Job 1 →
Pick out every line in the entries below that contains the string "小汪同学", and copy each one.

Page excerpt →
'''
Bad roots are roots that get in the sewer/septic system, go up your rain gutters, break your water pipes, lift sidewalks, and come up through the grass so that the lawn is unpleasant to walk on.

#5 Branches in the Way

Tree branches can be over your house and drop lots of leaves on your roof and in your rain gutters. These leaves rot and eventually deteriorate your roof and clog your rain gutters. It is best to keep trees away from your house. Their roots can damage the foundation. My rule of thumb is that I don’t like to see any tree closer than 10 feet to a house.

#6 Bad Tree Species Need to Be Removed

Trash trees are generally softwoods. Softwoods grow fast but they are also short lived (lifespan of 25-50 years) and are prone to breaking in a wind storm. They also create a bunch of dead wood that drops all over the ground. Willow trees, poplar trees, cottonwood trees, siberian elm trees, sumac trees, box elder trees are all very common in the Ogden and Layton Utah areas. These trees often exhibit root problems (see #4) are are always in constant need of tree trimming because they have so much dead wood. They do provide shade but often their negative traits outweigh the positives.

#7 Wind Damaged Trees May Need to Be Removed

On September 7, 2020 Ogden, South Ogden, Layton, Bountiful, Washington Terrace, North Ogden, Pleasant View, Riverdale, Clearfield, and the surrounding areas were hit by a record windstorm of over 100 mph that toppled thousands of trees and created millions of dollars worth of damage.

When a tree is suffering from wind damage and the damage is sever, it is best to get the tree removed and start fresh.
'''
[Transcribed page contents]
'''
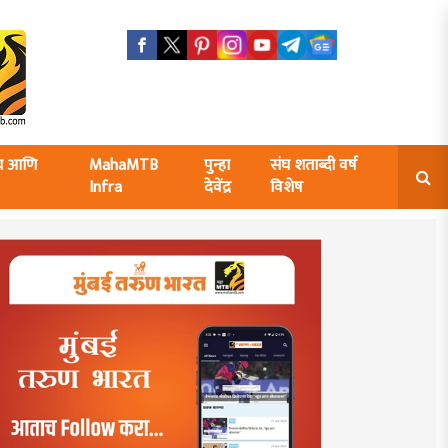
ंघ आणि
MahaMTB
पुन्हा
संघ शताब्दी वर्ष
Infra
देवेंद्र
विशेष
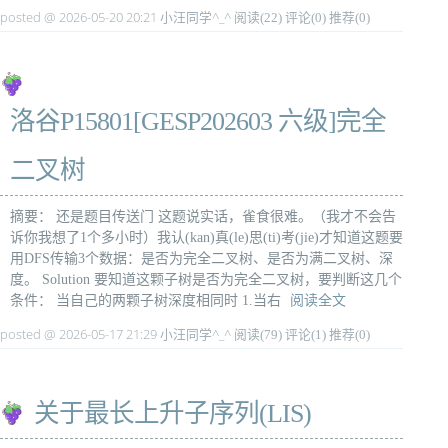
posted @ 2026-05-20 20:21 小汪同学^_^
阅读(22)
评论(0)
推荐(0)
洛谷P15801[GESP202603 六级]完全
二叉树
摘要： 还是题目传送门 这题说实话，雀食很难。（我才不会告
诉你我想了1个多小时）我认(kan)真(le)思(ti)考(jie)才知道这题要
用DFS传输3个数据：是否为完全二叉树、是否为满二叉树、深
度。 Solution 要知道这颗子树是否为完全二叉树，要判断这几个
条件： 当自己的两颗子树深度相同时 1.当右
阅读全文
posted @ 2026-05-17 21:29 小汪同学^_^
阅读(79)
评论(1)
推荐(0)
关于最长上升子序列(LIS)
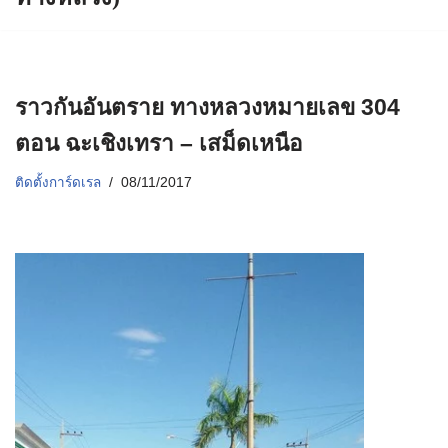
ราวกันอันตราย ทางหลวงหมายเลข 304
ตอน ฉะเชิงเทรา – เสม็ดเหนือ
ติดตั้งการ์ดเรล
08/11/2017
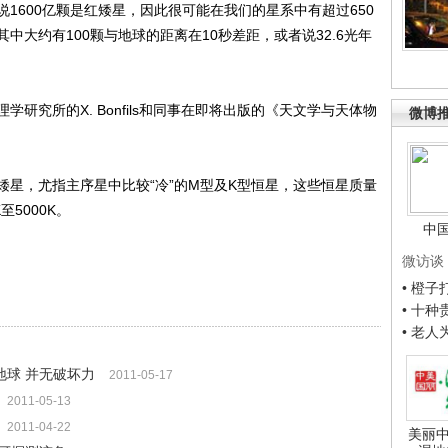
600亿颗是红矮星，因此很可能在我们的星系中有超过650
中大约有100颗与地球的距离在10秒差距，或者说32.6光年
究所的X. Bonfils和同事在即将出版的《天文学与天体物
微博
，尤指主序星中比较“冷”的M型及K型恒星，这些恒星质量
至5000K。
中
微访谈
• 橙
• 十
• 老
球 并无破坏力
2011-05-17
2011-05-13
2011-04-22
美丽中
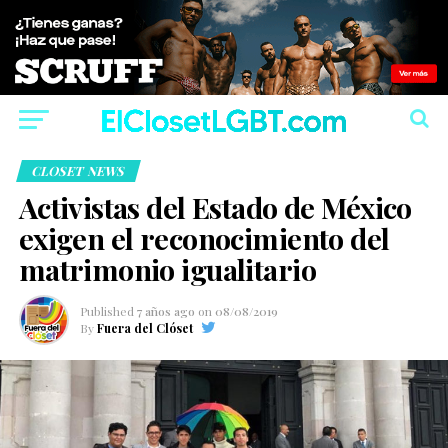
CLOSET NEWS
Activistas del Estado de México
exigen el reconocimiento del
matrimonio igualitario
Published
7 años ago
on
08/08/2019
By
Fuera del Clóset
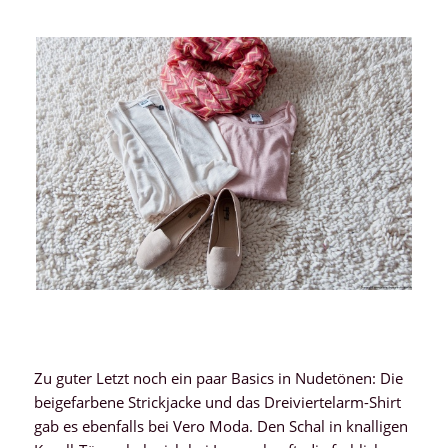
Zu guter Letzt noch ein paar Basics in Nudetönen: Die
beigefarbene Strickjacke und das Dreiviertelarm-Shirt
gab es ebenfalls bei Vero Moda. Den Schal in knalligen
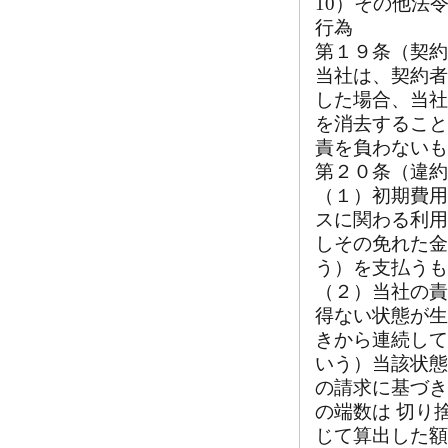
10）その他法
行為
第１９条（契約
当社は、契約者
した場合、当社
を消去すること
責を負わないも
第２０条（違約
（１）初期費用
スに関わる利用
しその免れた金
う）を支払うも
（２）当社の責
得ない状態が生
きから連続して
いう）当該状態
の請求に基づき
の端数は 切り
じて算出した額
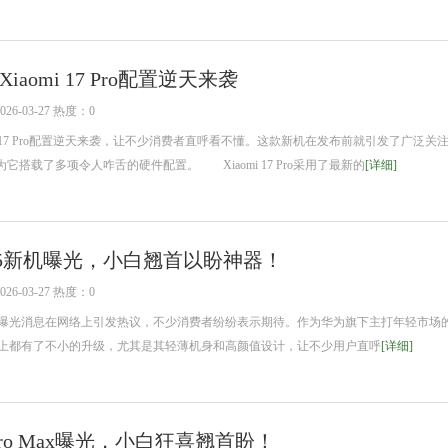
aomi 17 Pro配置逆天来袭
6-03-27 热度：0
 17 Pro配置逆天来袭，让不少消费者直呼看不懂。这款新机在发布前就引发了广泛关
搭载了多项令人咋舌的硬件配置。 Xiaomi 17 Pro采用了最新的
[详细]
 15新机曝光，小白翘首以盼神器！
6-03-27 热度：0
机的曝光消息在网络上引发热议，不少消费者纷纷表示期待。作为华为旗下主打年轻市场
能配置上都有了不小的升级，尤其是其轻薄机身和高颜值设计，让不少用户直呼
[详细]
7 Pro Max曝光，小白狂喜翘首盼！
'''
Job 2 →
Output everything in the tree-removal passage above, from "Tree branches can" down to "to a house.".

Written response 1 →
posted @ 2026-05-20 20:21 小汪同学^_^
posted @ 2026-05-17 21:29 小汪同学^_^

Written response 2 →
Tree branches can be over your house and drop lots of leaves on your roof and in your rain gutters. These leaves rot and eventually deteriorate your roof and clog your rain gutters. It is best to keep trees away from your house. Their roots can damage the foundation. My rule of thumb is that I don’t like to see any tree closer than 10 feet to a house.